Eskom explains sudden load shedding changes – and why suspensions don’t always last

 ·2 Feb 2024

Power utility Eskom says that load shedding suspensions aren’t coming as a result of political or any other pressure, but rather as a response to the fluctuations and shifts in supply and demand at any given time.

And the reason these suspensions don’t always last – or shift back to load shedding very suddenly, as was the case last week – is that things can change very quickly, and the National Control Centre needs to take the necessary action to protect the grid.

South Africans have become accustomed to frequent changes in load shedding over the past few years, but in recent weeks, shifts in stages have been quite dramatic, swinging from no load shedding to permanent stage 2 or stage 3 outages at short notice.

Other times, Eskom has suspended load shedding overnight without even announcing it, only to return to outages again in the morning.

This has been happening when user demand on the grid has hit record lows, and Eskom’s maintenance regime has hit unprecedented highs – raising eyebrows among some analysts.

However, Eskom has cleared the air around these haphazard changes, saying that it is simply doing what it must to stabilise the grid and protect it from collapse.

Responding to queries this week, the power utility said that, given the inconvenience and hardship that load shedding causes individuals and the damage it does to the economy, it does face pressure – internally and externally – to keep load shedding to a minimum.

But load shedding is not used as a “selective response”, it said, but as a response to protect the grid from collapse.

“Eskom’s number one priority is to prevent a total system blackout, and load shedding is a last resort lever to do so. At the same time, Eskom endeavours to minimise the level and frequency of load shedding but will not do so at the expense of an unacceptable risk to the system.

“Thus, any changes to either the expected demand or availability of the generation fleet could necessitate a change (either up or down) in the required level of load shedding to ensure the stability of the system,” it said.

Eskom said it also endeavours to notify the public well in advance, but this is not always possible.

Load shedding suspended – then not

Referring specifically to the recent spate of load shedding suspensions (and haphazard changes to the schedule), Eskom said that it has been able to suspend outages at short notice during some periods of low demand and the return of units that were out of service.

This happens mostly overnight, and during the mid-afternoon on weekends, it said.

“The demand for electricity varies constantly, with high demand during weekdays, particularly in the morning and the evening and it is also influenced by the sudden changes in the weather patterns, which impacts the availability of solar PV generation.

“The National Control Centre monitors the demand for electricity as well as the available supply to balance this demand. This is done every minute of every day and adjusted as needed,” it said.

However, there are certain conditions where the grid might lose “flexibility”, and sudden reversals have to be made.

“For example, the lack of flexibility during the planned outage of Ingula Power Station removed 1,330MW of generating capacity and 1,480MW of pumping capacity from the power system.

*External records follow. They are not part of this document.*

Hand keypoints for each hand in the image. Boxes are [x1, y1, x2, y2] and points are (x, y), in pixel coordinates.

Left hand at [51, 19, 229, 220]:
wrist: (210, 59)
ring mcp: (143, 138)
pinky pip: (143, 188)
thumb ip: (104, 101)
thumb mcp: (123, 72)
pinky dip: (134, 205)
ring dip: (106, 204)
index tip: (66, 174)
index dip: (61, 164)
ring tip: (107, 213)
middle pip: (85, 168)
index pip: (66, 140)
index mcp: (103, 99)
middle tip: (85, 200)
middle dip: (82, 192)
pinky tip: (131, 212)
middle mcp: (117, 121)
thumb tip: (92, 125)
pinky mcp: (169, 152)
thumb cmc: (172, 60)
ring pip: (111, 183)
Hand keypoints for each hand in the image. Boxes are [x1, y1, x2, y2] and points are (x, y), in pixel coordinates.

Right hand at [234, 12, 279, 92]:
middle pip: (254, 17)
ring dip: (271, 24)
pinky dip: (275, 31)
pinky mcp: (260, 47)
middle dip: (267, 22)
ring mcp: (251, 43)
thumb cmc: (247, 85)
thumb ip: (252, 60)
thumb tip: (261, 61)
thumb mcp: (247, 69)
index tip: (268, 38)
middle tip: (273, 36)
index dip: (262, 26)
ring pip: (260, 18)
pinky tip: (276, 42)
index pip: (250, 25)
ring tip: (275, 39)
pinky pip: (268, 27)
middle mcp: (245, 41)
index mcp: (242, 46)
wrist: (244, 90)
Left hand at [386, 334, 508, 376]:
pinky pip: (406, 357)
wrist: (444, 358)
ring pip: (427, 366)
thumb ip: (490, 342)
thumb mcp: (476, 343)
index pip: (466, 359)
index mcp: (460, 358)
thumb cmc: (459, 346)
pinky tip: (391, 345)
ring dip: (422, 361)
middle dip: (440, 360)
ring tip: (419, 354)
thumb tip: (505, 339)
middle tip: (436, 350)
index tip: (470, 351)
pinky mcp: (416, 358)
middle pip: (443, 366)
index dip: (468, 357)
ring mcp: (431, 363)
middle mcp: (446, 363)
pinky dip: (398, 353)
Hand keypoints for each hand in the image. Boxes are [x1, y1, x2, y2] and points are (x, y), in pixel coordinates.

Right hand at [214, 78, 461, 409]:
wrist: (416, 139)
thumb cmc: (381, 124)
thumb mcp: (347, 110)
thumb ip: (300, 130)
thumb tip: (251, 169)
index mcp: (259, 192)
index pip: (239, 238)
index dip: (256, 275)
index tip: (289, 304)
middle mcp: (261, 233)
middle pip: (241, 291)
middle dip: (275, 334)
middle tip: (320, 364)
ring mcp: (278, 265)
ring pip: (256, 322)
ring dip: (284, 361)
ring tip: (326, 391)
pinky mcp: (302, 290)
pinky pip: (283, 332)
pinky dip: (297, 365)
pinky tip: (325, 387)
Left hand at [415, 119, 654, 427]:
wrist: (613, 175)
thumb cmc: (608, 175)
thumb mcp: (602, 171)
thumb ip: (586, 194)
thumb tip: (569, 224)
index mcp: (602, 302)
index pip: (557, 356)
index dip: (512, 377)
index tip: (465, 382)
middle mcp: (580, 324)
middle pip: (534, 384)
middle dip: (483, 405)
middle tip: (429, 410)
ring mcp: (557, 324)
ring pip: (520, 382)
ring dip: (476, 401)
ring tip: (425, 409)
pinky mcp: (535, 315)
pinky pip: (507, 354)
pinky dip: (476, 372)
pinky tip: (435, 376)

“The Ingula pumped storage scheme provides the System Operator with fast start, fast ramp, and fast shutdown capability that is used to manage the continuous fluctuation in demand. In other words, 2,810MW of very flexible generation capacity was not available to manage the demand fluctuations.

“Without this flexibility, load shedding stage changes were required to maintain the stability of the power system, particularly during low demand periods,” the group said.

Improving performance

Addressing concerns about the performance of the grid in 2024 versus 2023 – when the situation was dire – Eskom said that it has more wiggle room in 2024, with lower levels of breakdowns as well as more generating units giving power to the grid.

The utility said that since January 2023, unplanned losses have improved by about 5%, and various initiatives have helped with its Generation Operational Recovery Plan.

These include:

  • Kusile Units 1, 2, and 3 were brought online earlier than planned, bringing 2400MW into the grid.
  • Kusile Unit 5 was synchronised for the first time into the Grid, bringing 800MW into the grid.
  • Implementation of load limiting and the first-ever town load curtailment.
  • Launch of the largest Battery Energy Storage System, first of its kind in South Africa and the African continent.
  • Installation of 20 clean energy Microgrids.
  • Demand Side Management Initiatives.

Eskom said that this wiggle room has enabled the group to do more planned maintenance, which it says is essential for sustainable performance improvement.

“Eskom has also committed to keep load shedding below or at Stage 4 in the summer months as a result of the realisation of some of its actions as per the plans stated above,” it said.